Based on short story The Sentinel (1951) and novel 2001: A Space Odyssey (1968) by Arthur C. Clarke
This qualifies as an interesting development in literary and film world… Stanley Kubrick and Arthur C. Clarke have co-written the script for the movie, which was initially inspired by Clarke’s short story, The Sentinel. Clarke wrote the novel 2001 only after the movie came out. A true example of symbiosis! No doubt that the book by Arthur C. Clarke and Stanley Kubrick’s film found cult following and took their place and position among the stars.

Film: Young Frankenstein (1974), directed by Mel Brooks

Based on Frankenstein; or, the Modern Prometheus (1818) by Mary Shelley
“It’s pronounced Fronkensteen” says Gene Wilder in the role of a young doctor Frankenstein trying to forsake his heritage.
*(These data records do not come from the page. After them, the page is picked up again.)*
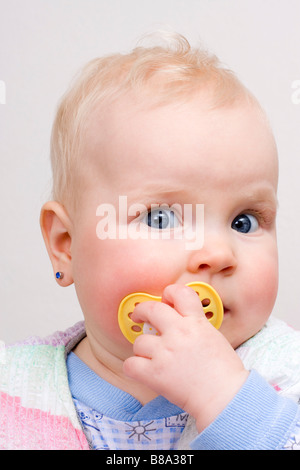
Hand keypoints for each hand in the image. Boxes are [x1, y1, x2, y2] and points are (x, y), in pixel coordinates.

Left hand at [123, 284, 248, 431]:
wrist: (225, 396)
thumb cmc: (224, 370)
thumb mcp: (214, 336)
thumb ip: (194, 324)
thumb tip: (177, 320)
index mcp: (195, 322)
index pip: (179, 292)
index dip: (169, 293)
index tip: (165, 299)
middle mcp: (178, 333)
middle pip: (150, 309)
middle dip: (141, 311)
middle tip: (139, 316)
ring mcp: (165, 352)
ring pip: (139, 341)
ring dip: (143, 349)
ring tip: (151, 357)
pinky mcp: (155, 373)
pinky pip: (130, 365)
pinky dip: (134, 368)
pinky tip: (142, 371)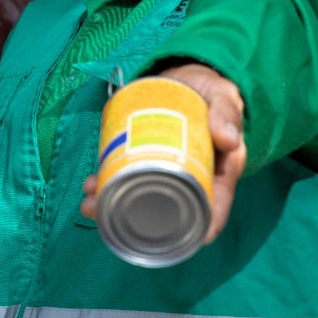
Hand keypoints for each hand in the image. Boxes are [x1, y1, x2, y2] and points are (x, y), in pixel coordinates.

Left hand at [80, 63, 246, 244]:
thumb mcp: (224, 98)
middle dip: (138, 215)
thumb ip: (227, 113)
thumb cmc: (212, 92)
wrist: (191, 76)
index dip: (204, 226)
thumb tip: (228, 140)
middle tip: (107, 211)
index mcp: (218, 171)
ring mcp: (166, 169)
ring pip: (142, 194)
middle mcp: (191, 177)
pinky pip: (129, 175)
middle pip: (169, 206)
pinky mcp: (146, 157)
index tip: (188, 241)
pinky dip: (109, 180)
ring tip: (90, 200)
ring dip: (114, 200)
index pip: (215, 204)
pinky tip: (91, 182)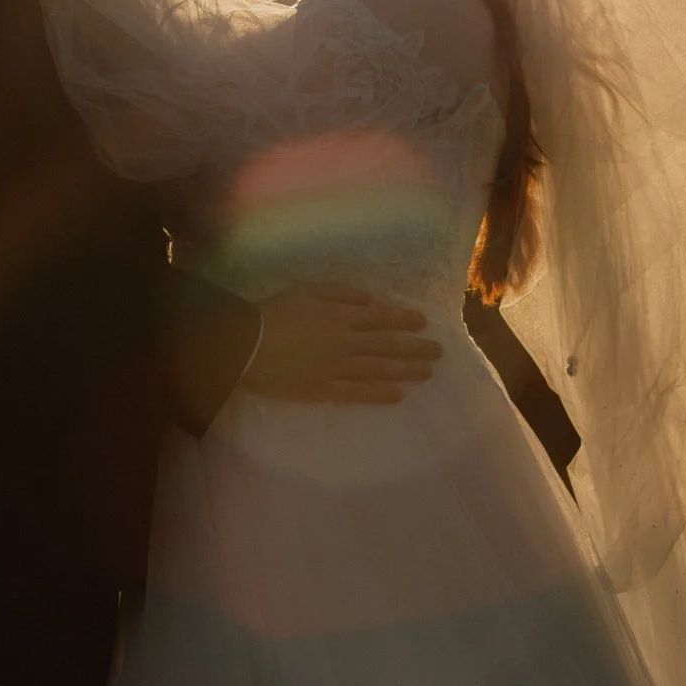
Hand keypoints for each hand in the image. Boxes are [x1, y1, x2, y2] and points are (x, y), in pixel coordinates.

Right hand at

One of the best works of the comic partners Mel Brooks and Gene Wilder, and among the best parodies ever which lovingly turned Shelley’s horror novel into comedy. The link to the book is obvious, but indirect because plot revolves around the next generation of Frankensteins.
The film itself is full of puns and various hilarious situations such as Peter Boyle’s monstrous creation dancing to the Puttin’ on the Ritz, the debate on how to pronounce Wilder’s assistant’s name Igor, or Gene Hackman as a blind man who gives the monster (not so) safe shelter.
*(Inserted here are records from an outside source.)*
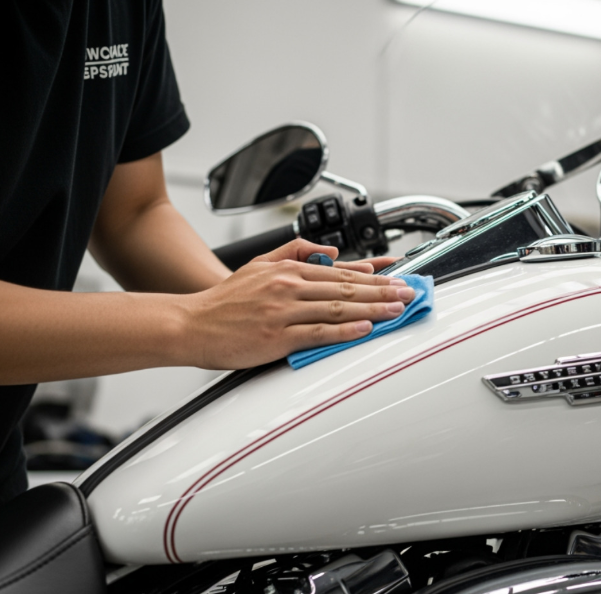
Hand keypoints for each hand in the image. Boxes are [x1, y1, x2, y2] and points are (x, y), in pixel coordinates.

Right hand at [180, 240, 412, 369]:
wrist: (191, 325)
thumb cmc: (225, 301)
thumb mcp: (258, 263)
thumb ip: (294, 251)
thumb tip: (329, 251)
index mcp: (287, 270)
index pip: (340, 271)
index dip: (373, 274)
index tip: (396, 276)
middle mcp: (288, 287)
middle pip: (345, 287)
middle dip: (382, 290)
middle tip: (409, 292)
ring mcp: (284, 312)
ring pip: (338, 307)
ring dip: (373, 308)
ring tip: (397, 309)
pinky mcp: (278, 337)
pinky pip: (318, 332)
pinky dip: (344, 329)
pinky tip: (365, 328)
Film: Cloud Atlas (2012), directors Lana Wachowski, Tom Tykwer and Andy Wachowski

Based on Cloud Atlas (2004) by David Mitchell
The novel by David Mitchell borders on fantasy with a strong sci-fi futuristic element. It is really one of the more bizarre films on the list in regard to the world it creates, but still I prefer the book. It seems to me that the film failed to meet people’s expectations, with some actions throughout the story left unexplained, which is a common trap involving multiple plots.
What I did like, actually the best part of the film, are the same actors in all of the six time periods. To see their transformation, sometimes completely unrecognizable, truly is amazing and can be seen only on screen. The cast led by Tom Hanks, Halle Berry, Jim Broadbent and Hugo Weaving is accompanied by some of the highest rated names in the industry. And as the actor Ben Whishaw said in an interview, “something like this has never been attempted before.”

Children of Men
Film: Children of Men (2006), directed by Alfonso Cuarón

Based on The Children of Men (1992) by P. D. James SF thriller is based on the novel by an English writer P. D. James. Honestly I think this is one of the best dystopian films ever made. A winning combination makes a best-seller story being brought to life by one of the most accomplished directors of today (Y Tu Mama Tambien, Pan’s Labyrinth, and Gravity).
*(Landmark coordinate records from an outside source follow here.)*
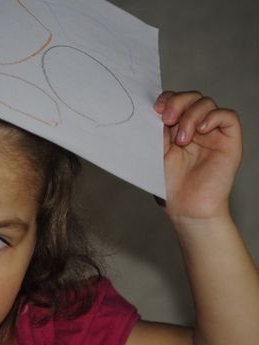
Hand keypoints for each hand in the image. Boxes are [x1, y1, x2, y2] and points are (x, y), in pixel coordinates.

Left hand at [154, 91, 241, 222]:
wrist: (185, 209)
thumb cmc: (168, 186)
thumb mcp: (155, 152)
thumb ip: (156, 130)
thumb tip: (154, 108)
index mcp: (175, 129)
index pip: (174, 100)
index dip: (167, 99)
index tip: (155, 109)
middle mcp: (194, 128)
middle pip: (191, 97)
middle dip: (178, 102)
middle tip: (167, 119)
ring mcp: (212, 133)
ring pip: (207, 103)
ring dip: (191, 115)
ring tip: (181, 140)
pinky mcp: (229, 141)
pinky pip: (228, 116)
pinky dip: (214, 116)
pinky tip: (201, 130)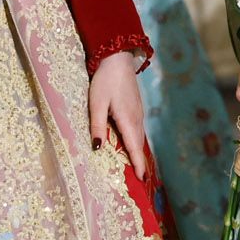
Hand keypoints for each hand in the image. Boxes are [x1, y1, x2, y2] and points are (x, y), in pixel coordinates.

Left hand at [88, 52, 150, 178]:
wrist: (118, 58)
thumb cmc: (105, 81)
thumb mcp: (96, 104)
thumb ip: (97, 126)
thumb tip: (97, 148)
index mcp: (127, 119)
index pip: (134, 147)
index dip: (138, 164)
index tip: (142, 180)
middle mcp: (136, 118)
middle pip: (139, 144)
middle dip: (141, 162)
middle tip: (142, 180)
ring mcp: (138, 112)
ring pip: (140, 136)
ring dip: (139, 152)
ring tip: (139, 167)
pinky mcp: (136, 107)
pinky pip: (138, 129)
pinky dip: (137, 141)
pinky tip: (133, 145)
There’s actually a pretty big visual advantage the film has over its literary counterpart – all the scenes were filmed in one take and it looks magnificent! The story works on several levels, from a single battle for humanity to restoring the will for life to a man who had long ago given up hope. Birth of a child in a sterile world takes on greater meaning and decides on the direction of humanity in the future. Of course there is also the battle against authority, as a true dystopian work wouldn’t be complete without it.

Film: Contact (1997), directed by Robert Zemeckis

Based on Contact (1985) by Carl Sagan The boy asks Jodie Foster’s character, “are there other people out there in the universe?” To which she replies, “universe is a pretty big place … and if it’s just us, it seems like an awful waste of space.” Is there a truer statement about possible life in the universe? Carl Sagan wrote the script long before the film came to be but when the shooting got delayed time after time, he decided to publish the novel. The film was, of course, made but ten years later.

Briefly about the plot – Ellie Arroway is a scientist who finds strong evidence that extra-terrestrial life exists, and it is she who should make the first contact. I think that this movie is a mandatory watch for all SF fans, because in addition to this scientific side about the possibility of contact with new races, there is an always present debate between science and religion.

What do you think, book or screen? What are your SF favourites?